Bill Washburn, president and managing director of the XNS Public Trust
Organization (XNSORG), which intends to contribute the Extensible Name
Service (XNS) specifications to seed the work of the OASIS committee,
explained the need for XRI definition.
“URIs are one of the three pillars of Web architecture, but most URI schemes
were developed before the era of XML and Web services,” Washburn said.
XRI examined
Jason Bloomberg, analyst for XML and Web services research firm ZapThink, told internetnews.com: “You can think of XRI as a system that provides ‘URLs for everything’ — data, systems, organizations, services, and people. Currently, we don’t
have a single, application and protocol-neutral way for identifying
these types of resources. What we do have are standards like LDAP, but
the XRI initiative goes one big step further and unifies the URL
namespaces we know and love from the Web with LDAP and other kinds of
directories, as well as other URI-based directory schemes like UDDI.”
Fellow ZapThink analyst Ronald Schmelzer
discussed the tackling of XRI with internetnews.com.
“The XRI idea is a good one, although it really conflicts with many of the
initiatives for using URLs within the context of Web Services. For example,
much of the purpose of UDDI is to facilitate the dynamic discovery and
binding to services that themselves are defined at specific URLs. Thus, the
URLs represent a specific binding location and UDDI should be the way to
isolate us from having to know those URLs ahead of time — an automated
search engine, to overly simplify things. However, XRI claims that they will
be working within the concept of URIs and directory services, such as UDDI.

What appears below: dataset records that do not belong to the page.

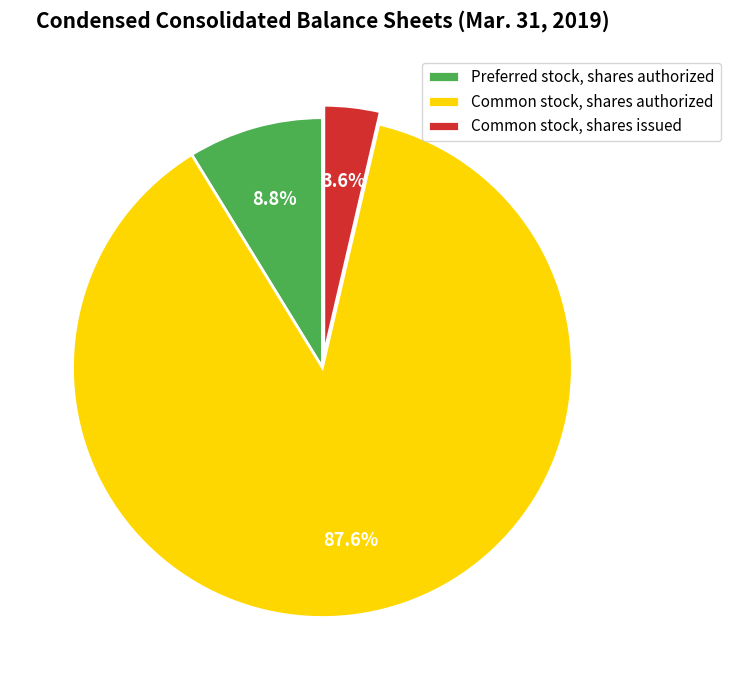

Between Common stock, shares authorized and Preferred stock, shares authorized, which is larger?

Common stock, shares authorized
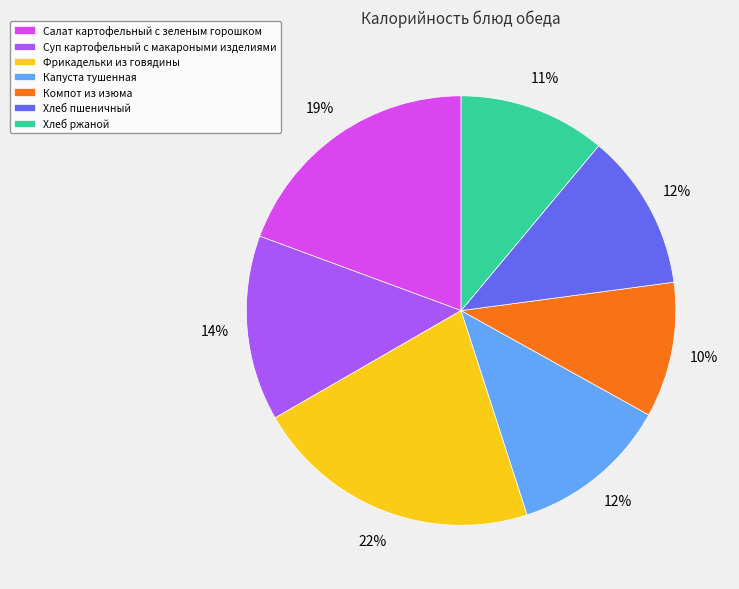

To the nearest percent, what is the combined percentage of Суп картофельный с макароными изделиями and Компот из изюма?

24%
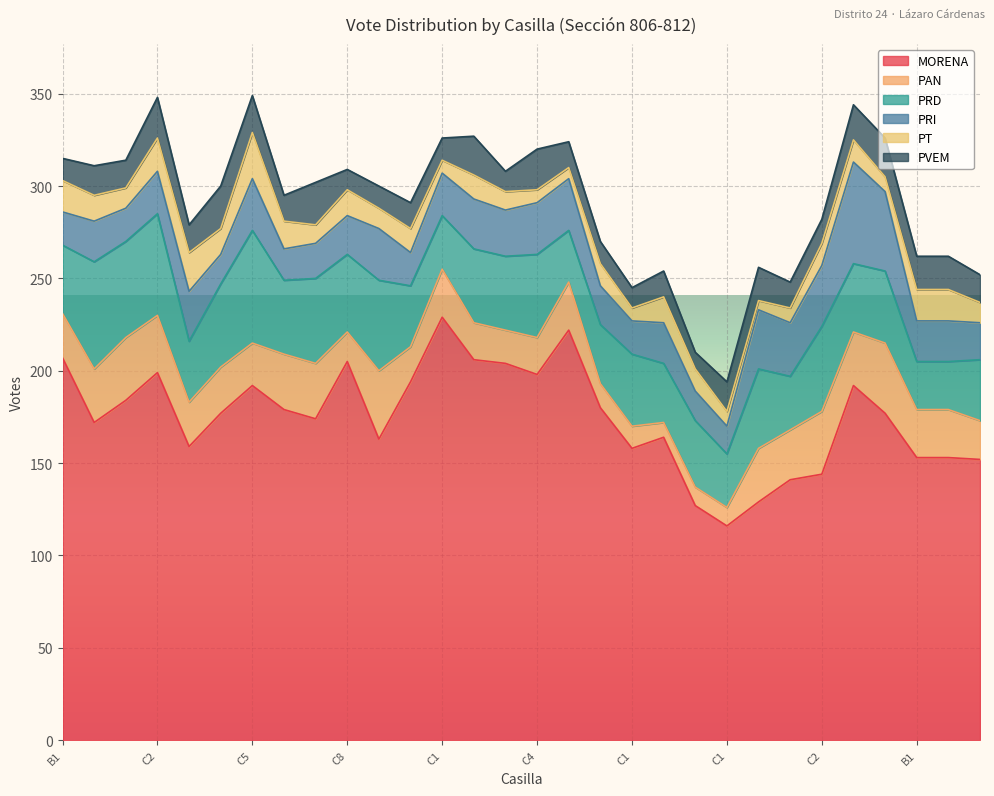

Between C2 and C1, which series saw the biggest shift?

MORENA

But, the challenge is to get their XRI naming mechanism adopted by those
that facilitate creation and deployment of Web Services.”
Schmelzer said XRI could face major adoption challenges because Web services
superpowers — Microsoft, IBM, and Sun — are not behind it yet.
“Sure, things would work better if the universe used XRIs to identify
location-independent services, but it will require widespread and consistent
implementation. URLs were accepted because they started in an environment
where people weren’t using an alternate technology for identifying linkable
resources. Tim Berners-Lee invented the URL (URI) out of necessity. XRIs now
are emerging in an environment where URLs are everywhere. They will need to
figure out how to either co-exist or supplant this widespread naming
mechanism. My thought is that they will need support of the WS-I as well as
the ‘heavyweights’ IBM, Microsoft, Sun, BEA, and others to make this happen.
If you look at the list of participants, I don’t see any. This might be an
example of a great technology concept with major adoption challenges.”